However, the difference between the Anaconda version and the self-built version is surprising. This build is performed automatically on Appveyor, which uses Windows in combination with the correct MSVC versions. In case you are interested, see here for the conda-forge build recipe of PyAv. The ffmpeg "recipe" is also at conda-forge, but this basically just mirrors the Zeranoe (MingW64). We haven't figured out how to build ffmpeg using MSVC.

Are you 100% sure about the functional difference between v0.3.3 from Anaconda (conda install -c conda-forge av=0.3.3) and your self-built version?

As a step in between, you could use precisely the same ffmpeg version as the Anaconda build does (2.8.6 shared+dev packages from Zeranoe, see here) and then compile PyAV pointing to the correct dir using e.g. the --ffmpeg-dir=<C:\ffmpeg option.

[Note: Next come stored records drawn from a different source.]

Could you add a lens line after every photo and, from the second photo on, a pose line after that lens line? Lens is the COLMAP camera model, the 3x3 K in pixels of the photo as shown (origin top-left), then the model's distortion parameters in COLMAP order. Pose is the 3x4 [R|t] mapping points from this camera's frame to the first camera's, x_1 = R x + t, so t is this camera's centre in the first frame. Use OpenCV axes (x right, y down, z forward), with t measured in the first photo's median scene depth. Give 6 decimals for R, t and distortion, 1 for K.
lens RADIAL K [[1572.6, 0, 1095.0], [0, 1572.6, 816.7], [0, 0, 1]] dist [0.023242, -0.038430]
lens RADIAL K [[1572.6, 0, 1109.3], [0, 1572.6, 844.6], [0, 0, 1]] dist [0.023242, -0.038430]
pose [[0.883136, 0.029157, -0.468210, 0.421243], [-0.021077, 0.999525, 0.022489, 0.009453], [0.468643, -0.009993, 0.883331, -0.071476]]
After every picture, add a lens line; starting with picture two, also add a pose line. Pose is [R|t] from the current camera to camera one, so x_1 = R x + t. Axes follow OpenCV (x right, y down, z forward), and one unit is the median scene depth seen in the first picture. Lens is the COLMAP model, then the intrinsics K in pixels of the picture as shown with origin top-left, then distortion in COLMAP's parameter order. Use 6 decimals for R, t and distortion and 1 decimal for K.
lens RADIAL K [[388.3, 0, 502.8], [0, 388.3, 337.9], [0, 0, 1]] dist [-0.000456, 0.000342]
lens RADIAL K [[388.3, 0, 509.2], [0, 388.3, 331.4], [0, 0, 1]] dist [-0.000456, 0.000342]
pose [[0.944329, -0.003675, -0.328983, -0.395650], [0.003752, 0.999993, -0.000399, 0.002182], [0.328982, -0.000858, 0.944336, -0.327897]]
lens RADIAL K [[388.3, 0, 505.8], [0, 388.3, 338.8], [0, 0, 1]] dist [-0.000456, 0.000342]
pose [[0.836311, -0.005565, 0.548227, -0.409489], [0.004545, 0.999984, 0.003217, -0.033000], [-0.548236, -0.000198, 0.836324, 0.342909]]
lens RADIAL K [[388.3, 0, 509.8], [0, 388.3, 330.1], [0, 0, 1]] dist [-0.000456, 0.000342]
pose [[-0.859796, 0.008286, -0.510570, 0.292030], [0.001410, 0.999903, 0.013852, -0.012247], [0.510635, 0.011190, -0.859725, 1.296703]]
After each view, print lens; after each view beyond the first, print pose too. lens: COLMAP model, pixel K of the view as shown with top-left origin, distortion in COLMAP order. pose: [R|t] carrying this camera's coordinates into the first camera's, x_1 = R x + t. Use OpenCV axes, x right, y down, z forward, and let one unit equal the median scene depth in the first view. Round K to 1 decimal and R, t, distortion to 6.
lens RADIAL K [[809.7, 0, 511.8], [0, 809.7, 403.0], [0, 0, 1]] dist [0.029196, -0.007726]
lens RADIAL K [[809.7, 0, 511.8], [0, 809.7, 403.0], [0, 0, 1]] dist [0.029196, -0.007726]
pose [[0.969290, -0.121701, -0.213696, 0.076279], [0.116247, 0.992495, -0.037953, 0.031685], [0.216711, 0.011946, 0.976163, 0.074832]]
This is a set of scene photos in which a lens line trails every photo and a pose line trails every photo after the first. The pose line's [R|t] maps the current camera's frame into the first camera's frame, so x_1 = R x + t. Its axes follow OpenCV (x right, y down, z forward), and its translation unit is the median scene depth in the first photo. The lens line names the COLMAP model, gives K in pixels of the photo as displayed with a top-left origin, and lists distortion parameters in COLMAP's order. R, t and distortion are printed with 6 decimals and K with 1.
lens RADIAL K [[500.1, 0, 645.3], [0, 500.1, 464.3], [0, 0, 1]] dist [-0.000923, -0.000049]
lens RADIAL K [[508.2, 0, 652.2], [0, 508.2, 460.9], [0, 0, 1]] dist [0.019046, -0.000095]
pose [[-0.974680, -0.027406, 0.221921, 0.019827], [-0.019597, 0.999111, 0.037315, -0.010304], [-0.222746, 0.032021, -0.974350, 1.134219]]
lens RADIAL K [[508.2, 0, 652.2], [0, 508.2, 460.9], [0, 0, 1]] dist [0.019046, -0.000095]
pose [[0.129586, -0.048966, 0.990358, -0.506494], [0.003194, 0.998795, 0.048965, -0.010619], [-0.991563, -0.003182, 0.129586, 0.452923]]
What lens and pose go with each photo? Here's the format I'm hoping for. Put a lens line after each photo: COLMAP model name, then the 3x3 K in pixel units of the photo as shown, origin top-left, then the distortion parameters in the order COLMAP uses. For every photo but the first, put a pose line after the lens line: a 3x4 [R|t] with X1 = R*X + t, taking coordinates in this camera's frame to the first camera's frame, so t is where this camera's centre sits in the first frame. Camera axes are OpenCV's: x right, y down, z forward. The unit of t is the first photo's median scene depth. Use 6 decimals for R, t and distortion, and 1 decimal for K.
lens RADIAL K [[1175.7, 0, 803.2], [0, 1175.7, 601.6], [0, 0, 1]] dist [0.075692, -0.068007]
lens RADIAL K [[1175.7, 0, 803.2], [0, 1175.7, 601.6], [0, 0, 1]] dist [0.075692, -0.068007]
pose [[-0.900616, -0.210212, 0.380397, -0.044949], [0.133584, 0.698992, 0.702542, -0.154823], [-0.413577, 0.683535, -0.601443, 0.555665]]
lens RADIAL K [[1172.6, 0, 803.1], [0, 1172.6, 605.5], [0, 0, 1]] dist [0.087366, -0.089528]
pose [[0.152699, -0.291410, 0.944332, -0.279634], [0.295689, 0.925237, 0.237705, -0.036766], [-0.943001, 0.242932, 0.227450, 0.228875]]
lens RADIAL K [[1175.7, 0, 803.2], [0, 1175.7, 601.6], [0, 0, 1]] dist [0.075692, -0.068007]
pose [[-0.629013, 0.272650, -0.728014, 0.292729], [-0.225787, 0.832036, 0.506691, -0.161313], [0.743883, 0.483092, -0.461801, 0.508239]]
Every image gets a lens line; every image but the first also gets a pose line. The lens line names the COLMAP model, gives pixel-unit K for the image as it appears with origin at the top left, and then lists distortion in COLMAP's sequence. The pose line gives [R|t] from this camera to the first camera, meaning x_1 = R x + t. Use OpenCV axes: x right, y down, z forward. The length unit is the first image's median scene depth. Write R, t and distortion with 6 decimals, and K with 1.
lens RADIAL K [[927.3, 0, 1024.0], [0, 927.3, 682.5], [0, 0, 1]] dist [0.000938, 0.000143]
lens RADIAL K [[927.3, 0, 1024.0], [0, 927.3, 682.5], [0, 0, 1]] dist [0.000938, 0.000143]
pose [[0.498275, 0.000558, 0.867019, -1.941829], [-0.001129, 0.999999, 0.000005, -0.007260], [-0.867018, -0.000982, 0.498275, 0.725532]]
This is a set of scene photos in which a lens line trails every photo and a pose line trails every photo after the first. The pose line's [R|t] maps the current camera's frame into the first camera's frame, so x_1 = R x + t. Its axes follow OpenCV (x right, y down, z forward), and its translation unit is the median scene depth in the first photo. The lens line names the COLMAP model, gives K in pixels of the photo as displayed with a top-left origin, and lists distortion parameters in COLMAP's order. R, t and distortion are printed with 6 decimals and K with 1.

crackwitz commented 7 years ago

I'm positive I've had a package of PyAV that decoded my material at 150 fps using much of my CPU, and the self-built PyAV using the 3.3.1 ffmpeg binaries is not even coming close to that, and not using any threads except the main thread.

I suspect it might be the ffmpeg version difference. I have 3.3.1 binaries, the build script you linked is asking for 2.8.6. I would have tried that version if zeranoe still had builds of that time. I think I'll scrape these out of the conda package (which has 2.8.6).

It might be worthwhile to investigate the changes in API from ffmpeg 2.8 to 3.3. there must be something that either fails to configure multithreading, or isn't nudged the right way.

crackwitz commented 7 years ago

ok so I scraped the 2.8.6-5 dlls from the ffmpeg conda-forge package, built pyav git head against this, put the scraped DLLs in the path, and it decodes using multiple threads at 165 fps.

this must definitely be some API change in ffmpeg from 2.8.6 to 3.3.1.

I think creating a new issue along the lines of "update ffmpeg bindings" would be nice. I consider this issue "solved" :)